> [Цель задания]
Подхватите текст о романах Гэддиса и допишите его продолжение, начиная сразу после последнего приведенного предложения.

> [Текст для упражнения]
■ ■ ■ ■ ■
Вместе взятые пять романов Гэддиса – одно из самых пытливых критических исследований «в чем суть Америки», эта фраза повторяется у него регулярно, начиная с «Джей Ар». Гэддис, как и Готорн, и Мелвилл до него, ведущий современный представитель в американской литературе тех, кого Лесли Фидлер называл «трагическими гуманистами»: писателем, «чей долг говорить „Нет!“, опровергать легковесные принципы, которыми живет большинство, и разоблачать тьму жизни, которую люди намеренно избегают. Для трагических Гуманистов функция искусства – не утешать или поддерживать, еще меньше – развлекать, а тревожить, рассказывая не всегда приятную правду»[44]44
  44. Fiedler L., Love and Death in the American Novel, rev. edn., 1966; Normal, IL: Dalkey Archive Press, 1998.


[Закрыть]
. Как и Твен в последние годы, Гэддис продолжал развлекать, пока его пессимизм укоренялся все глубже, но теперь перестал играть роль крестоносца из речи судьи Криза в предпоследнем романе: «Художник появляется среди нас не как носитель idées reçues[45]45
  45. Idées reçues – конвенциональная мудрость (фр.). – Прим. пер.


[Закрыть]
, приемлющий искусство как украшение или религиозное утешение, увековеченное в сентиментальных открытках, а скорее как эстетический эквивалент того, кто „не мир пришел принести, но меч“».

2
«Распознавания»: миф, магия и метафора

 «Распознавания», роман длиной сразу в три-четыре обычных, – это несколько книг в одной: социальная сатира, путешествие пилигрима, анатомия подделки, роман взросления и роман художника (не говоря уже о романе с ключом), философский роман и даже детектив. Повествование тоже ведется от разных персонажей и в разных стилях. Уайатт, возможно, говорит от лица Гэддиса, когда хвастается своей последней подделкой: «Нет единой перспективы, как объектив камеры, через который мы сейчас все смотрим, называя реализмом, а есть… я могу сделать пять, шесть или десять… фламандский художник, если хотел, брал двадцать перспектив, и даже маленькую картину не охватить единым взглядом, своей жалкой парой глаз». Читатель, впервые берущийся за «Распознавания», сталкивается с аналогичным вызовом. «Распознавания», охватывая три континента и три десятилетия, исследуя 4000 лет истории культуры, говоря на полдюжине языков и обращаясь к таким разнообразным областям знаний, как алхимия, колдовство, история искусства, мумификация, история медицины, агиография, мифология, антропология, астрономия и метафизика, угрожают изнурить нерасторопного читателя, которому захочется воскликнуть вместе с Уайаттом: «Но дисциплина, деталь, это просто… иногда это накопление невозможно выдержать».
■ ■ ■ ■ ■
> [Предоставленный материал]
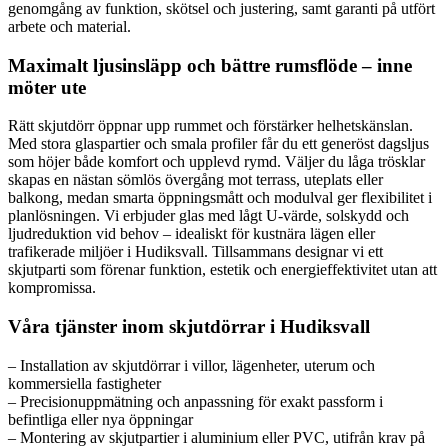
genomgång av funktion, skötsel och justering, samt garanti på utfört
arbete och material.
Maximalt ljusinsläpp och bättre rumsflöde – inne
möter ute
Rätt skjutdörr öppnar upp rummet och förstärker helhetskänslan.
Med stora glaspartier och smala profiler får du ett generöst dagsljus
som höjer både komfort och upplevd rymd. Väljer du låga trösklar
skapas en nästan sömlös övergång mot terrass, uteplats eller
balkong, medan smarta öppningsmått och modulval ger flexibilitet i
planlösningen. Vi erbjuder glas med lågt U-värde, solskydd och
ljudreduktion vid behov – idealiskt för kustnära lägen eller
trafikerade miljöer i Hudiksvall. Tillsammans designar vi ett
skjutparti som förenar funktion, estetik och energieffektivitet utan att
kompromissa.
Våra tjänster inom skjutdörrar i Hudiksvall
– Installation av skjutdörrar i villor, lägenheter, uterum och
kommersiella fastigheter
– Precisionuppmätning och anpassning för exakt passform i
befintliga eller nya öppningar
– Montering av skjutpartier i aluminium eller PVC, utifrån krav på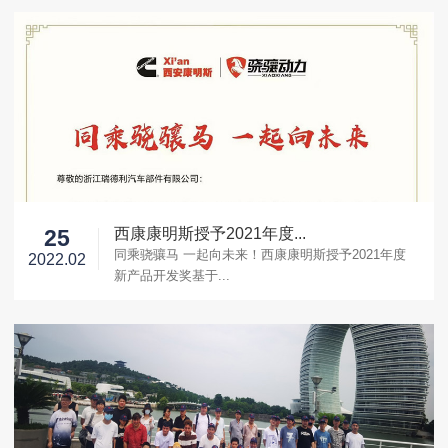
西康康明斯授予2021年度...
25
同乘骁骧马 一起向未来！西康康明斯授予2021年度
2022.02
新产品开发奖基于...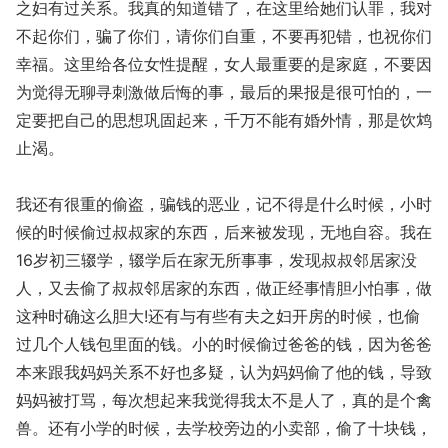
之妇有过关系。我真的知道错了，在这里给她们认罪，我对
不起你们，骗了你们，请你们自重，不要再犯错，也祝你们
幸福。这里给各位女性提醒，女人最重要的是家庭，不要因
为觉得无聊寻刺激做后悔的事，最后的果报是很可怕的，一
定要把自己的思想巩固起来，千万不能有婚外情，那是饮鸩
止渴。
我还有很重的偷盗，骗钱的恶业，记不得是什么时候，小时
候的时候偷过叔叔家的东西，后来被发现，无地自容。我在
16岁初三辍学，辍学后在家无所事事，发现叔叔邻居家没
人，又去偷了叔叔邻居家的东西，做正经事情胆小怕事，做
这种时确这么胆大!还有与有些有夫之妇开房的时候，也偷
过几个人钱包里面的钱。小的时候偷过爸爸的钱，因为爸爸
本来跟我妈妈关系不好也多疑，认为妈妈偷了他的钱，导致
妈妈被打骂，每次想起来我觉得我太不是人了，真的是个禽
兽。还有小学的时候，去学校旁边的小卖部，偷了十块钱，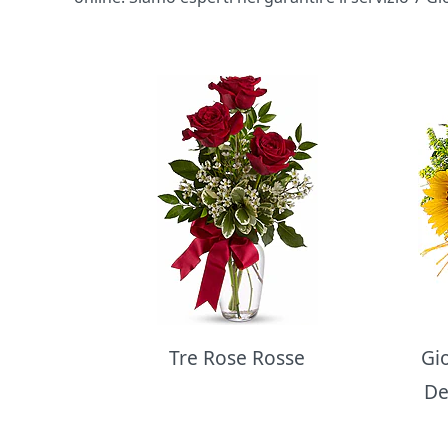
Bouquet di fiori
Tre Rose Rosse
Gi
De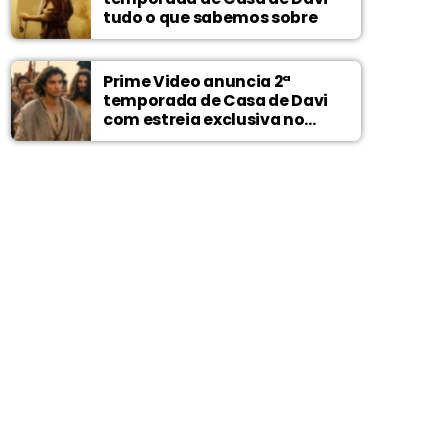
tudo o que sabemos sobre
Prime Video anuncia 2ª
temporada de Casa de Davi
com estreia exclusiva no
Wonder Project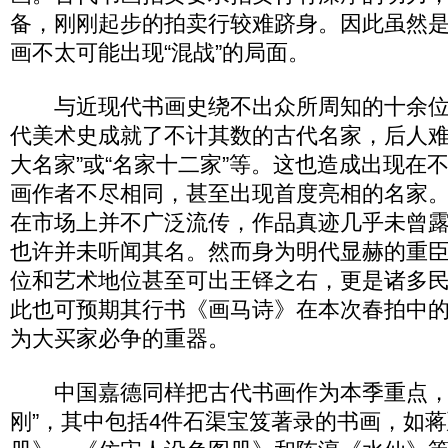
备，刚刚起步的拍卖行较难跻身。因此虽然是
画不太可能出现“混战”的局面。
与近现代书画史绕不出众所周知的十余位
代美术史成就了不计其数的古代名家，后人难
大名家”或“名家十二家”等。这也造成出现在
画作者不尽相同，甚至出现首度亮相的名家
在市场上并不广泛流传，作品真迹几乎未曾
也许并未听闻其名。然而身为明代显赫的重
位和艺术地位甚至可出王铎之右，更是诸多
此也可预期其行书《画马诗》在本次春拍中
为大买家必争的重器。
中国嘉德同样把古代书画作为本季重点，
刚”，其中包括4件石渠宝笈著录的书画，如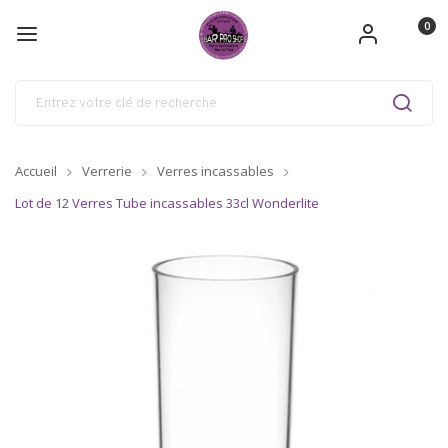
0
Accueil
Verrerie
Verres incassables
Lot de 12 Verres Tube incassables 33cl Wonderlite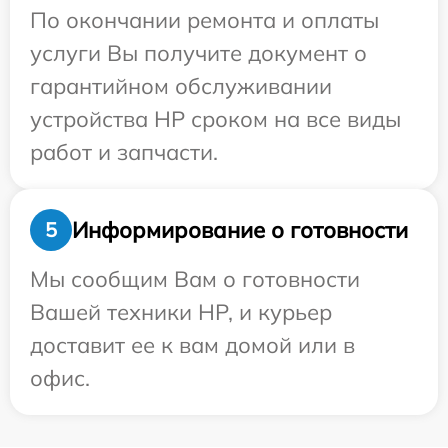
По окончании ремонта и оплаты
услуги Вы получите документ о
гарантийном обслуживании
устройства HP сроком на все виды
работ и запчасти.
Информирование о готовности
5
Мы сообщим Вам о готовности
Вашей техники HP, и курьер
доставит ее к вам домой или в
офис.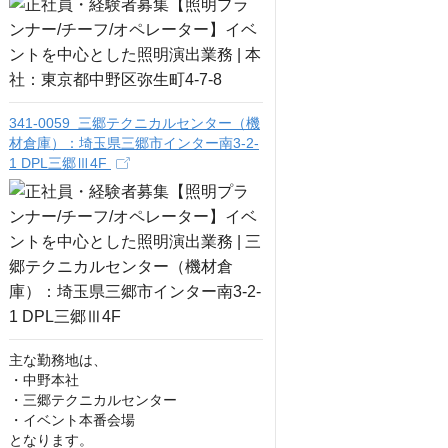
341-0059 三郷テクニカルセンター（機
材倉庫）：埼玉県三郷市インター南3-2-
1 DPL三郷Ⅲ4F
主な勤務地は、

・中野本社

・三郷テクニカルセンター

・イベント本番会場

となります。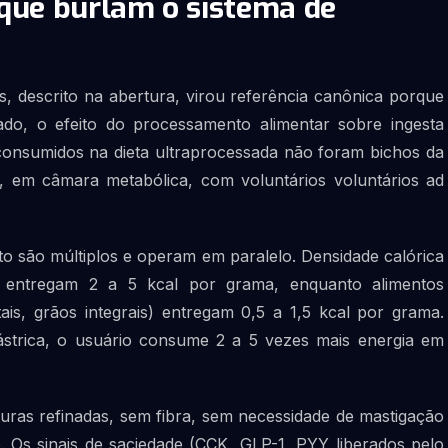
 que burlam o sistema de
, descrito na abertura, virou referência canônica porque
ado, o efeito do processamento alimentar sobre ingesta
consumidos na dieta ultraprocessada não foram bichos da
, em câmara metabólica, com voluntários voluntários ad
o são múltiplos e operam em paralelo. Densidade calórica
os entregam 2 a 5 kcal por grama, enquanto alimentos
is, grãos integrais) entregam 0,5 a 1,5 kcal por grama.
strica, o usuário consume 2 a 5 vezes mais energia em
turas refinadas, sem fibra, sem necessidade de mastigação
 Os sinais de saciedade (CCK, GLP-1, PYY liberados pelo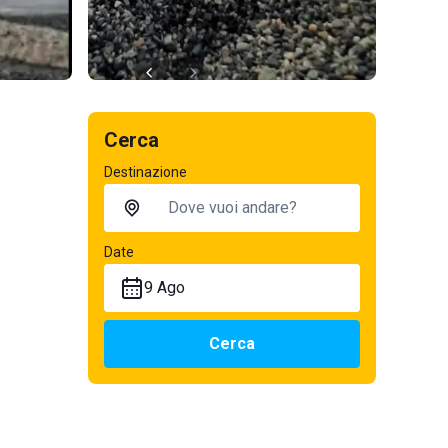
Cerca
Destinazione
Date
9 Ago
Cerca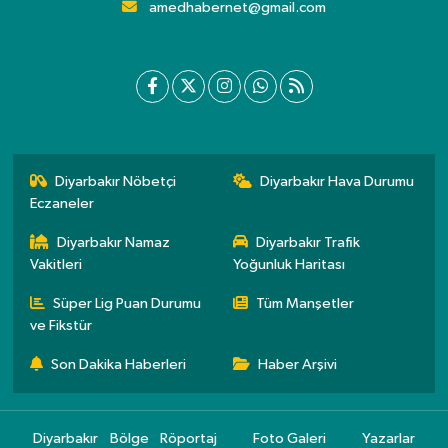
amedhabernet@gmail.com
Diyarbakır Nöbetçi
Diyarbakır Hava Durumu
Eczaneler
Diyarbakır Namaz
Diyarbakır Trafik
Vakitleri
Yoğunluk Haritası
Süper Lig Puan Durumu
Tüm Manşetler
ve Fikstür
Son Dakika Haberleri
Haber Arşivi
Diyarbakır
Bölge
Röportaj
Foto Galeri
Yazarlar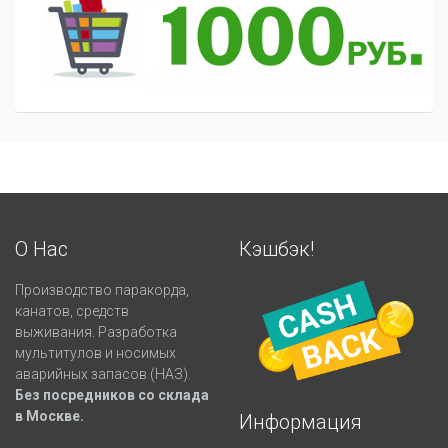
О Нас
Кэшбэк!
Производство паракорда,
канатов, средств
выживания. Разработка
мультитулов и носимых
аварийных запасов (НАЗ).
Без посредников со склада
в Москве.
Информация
■ ■ ■ ■ ■
> [Ответ на задание]
«Как же ты амбициозен!» – отвечает Эстер, его жена, и амбицией Гэддиса в первом романе было как минимум раскопать самое основание западной цивилизации, пролить суровый свет сатиры на истоки ее религии, социальных строев, эпистемологий, сексуальных идеологий и видов искусства. Для этого он создал протагониста, чье тяжелое принятие своего культурного/религиозного наследия и достижение психической целостности напоминают о той ухабистой дороге, по которой к этой иллюзорной цели брела сама цивилизация. Онтогенез вторит филогенезу, и в колебаниях и тяготах Уайатта Гвайна мы видим микрокосм макрокосмических конфликтов, проходящих сквозь всю историю: патриархат и матриархат, Бога и маммону, религию и оккультизм, требования сообщества и императив личности.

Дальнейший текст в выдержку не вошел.